Со второй мачехой мы переехали в город Текели. Она была младше отца на пятнадцать лет, настороженно и недоверчиво относилась к нам с сестрой и не пыталась наладить с нами отношения. Мы чувствовали себя ненужными и заброшенными. Сестра подсказывала мне, как вести себя в тех или иных случаях, нередко уговаривала и просила не плакать. Но я была плаксой. Даже сейчас, у ворот старости, я легко могу заплакать. Сестра, сама ещё ребёнок, умела заботиться обо мне, давая дельные, разумные советы. Где, когда и как она успела научиться дипломатии? Думаю, безысходность нашего с ней положения, интуиция и жалость к отцу стали её учителями. Моя душа бунтовала, но помня советы сестры, я научилась молча переносить упрёки и несправедливость.

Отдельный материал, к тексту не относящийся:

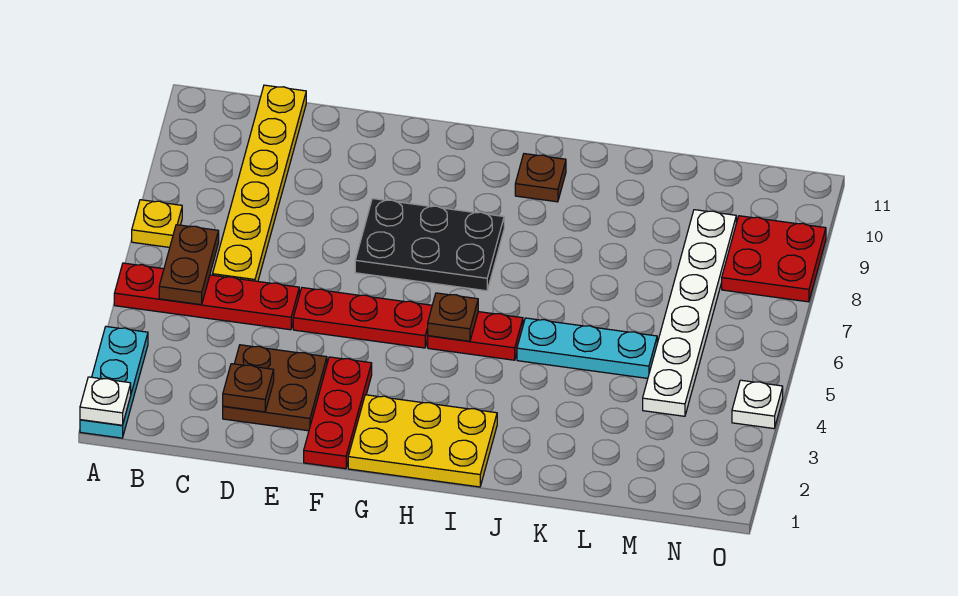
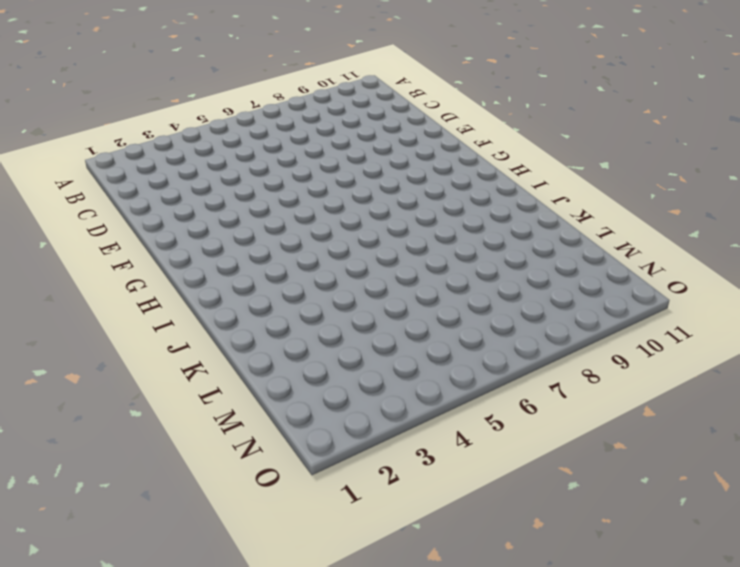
none -> cyan 1x3 plate [80,327,148,438]
none -> red 1x4 plate [114,263,299,330]
none -> yellow 1x1 plate [132,200,182,247]

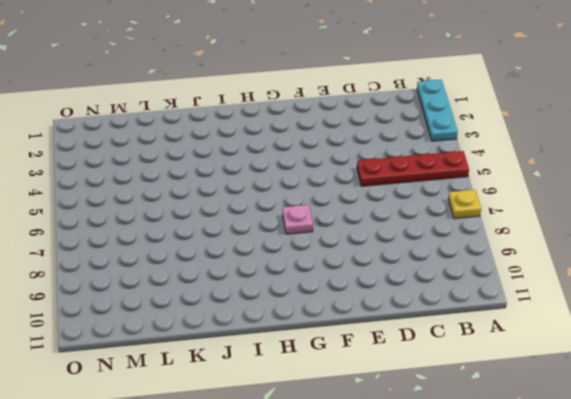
pink 1x1 plate [283,205,313,234] -> black 2x3 plate [355,199,504,291]
none -> yellow 1x6 plate [213,85,306,281]
none -> brown 2x2 plate [223,345,327,431]
none -> red 1x3 plate [293,288,432,348]

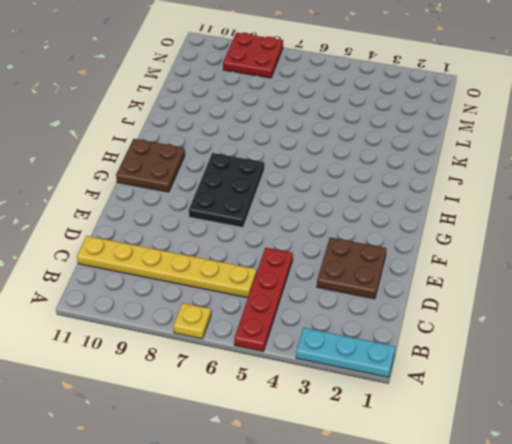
brown 2x2 plate [116,139,185,192] -> none
none -> red 1x3 plate [293,288,432,348]
none -> red 1x3 plate [304,357,372,469]
none -> yellow 2x3 plate [348,395,497,487]

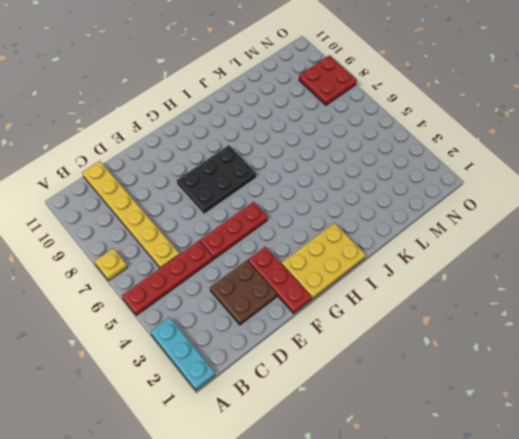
none -> red 1x2 plate [428,312,523,360]
none -> brown 1x1 plate [515,154,566,202]
none -> cyan 1x3 plate [517,318,657,378]

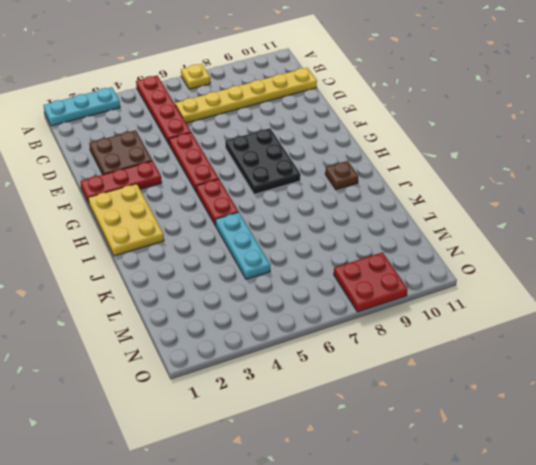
none -> white 1x6 plate [643,210,736,416]
none -> white 1x1 plate [732,380,783,429]
none -> white 1x1 plate [80,377,131,425]

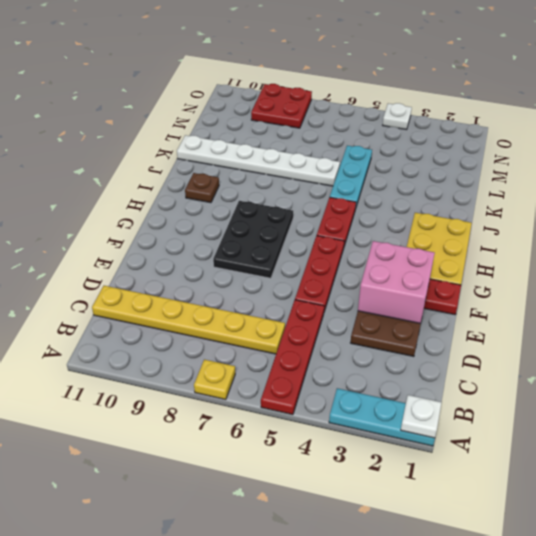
pink 2x2 brick [358,241,434,324] -> none
white 1x6 plate [177,135,340,186] -> white 1x6 plate moved to [643,210,736,416]
none -> brown 1x2 plate [159,225,219,305]
none -> brown 1x1 plate [223,364,274,412]
none -> brown 1x1 plate [428,293,478,341]

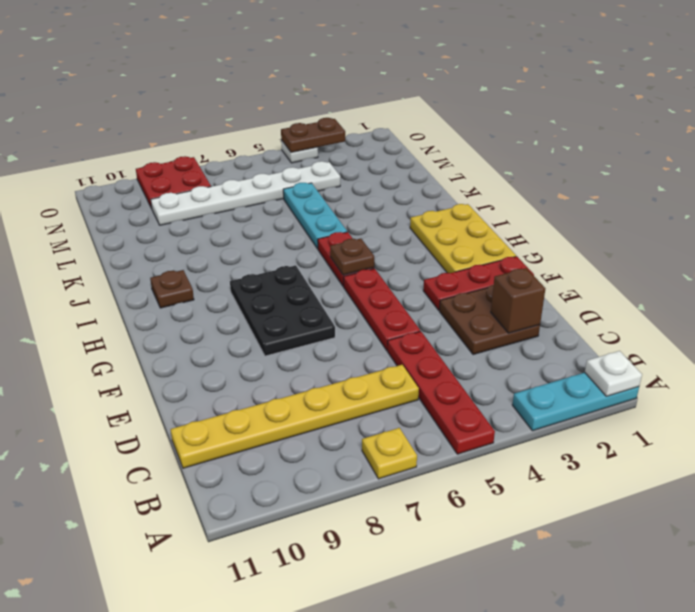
brown 1x1 brick [491,268,545,333] -> brown 1x1 plate [223,364,274,412]
brown 1x2 plate [281,118,345,152] -> brown 1x2 plate moved to [159,225,219,305]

В один из дней папа торжественно объявил, что я буду учиться играть на пианино. Я должна была три раза в неделю ходить домой к Арнольду Семёновичу, моему новому учителю музыки. От одного только слова «пианино» у меня кружилась голова, и ныло где-то глубоко внутри. Я боялась этого инструмента. Одно дело – слушать, но играть самой – это было не для меня. Мои пальцы не были ни тонкими, ни длинными. И я весьма скованно чувствовала себя в роскошной квартире пианиста, старательно обходя красивые ковры на полу.
Сейчас я знаю, что по национальности он был евреем. Добрейший человек, мягкий и тактичный, он делал вид, что не замечает неумелую штопку на моих чулках, мешковатость платья, доставшегося от сестры, отсутствия одежды по сезону. Однажды, пока я занималась, его красивая ухоженная жена сбегала к знакомому сапожнику и отремонтировала мои разваливающиеся ботинки.
Семь нот и несколько небольших пьес я выучила. Дома упражняться было не на чём, в городе материальная жизнь нашей семьи ухудшилась. Родились сестрёнки и долгожданный братик. Мне приходилось помогать. Мачеха перестала выделять деньги на уроки, но отцу я об этом не сказала, сослалась на своё нежелание учиться.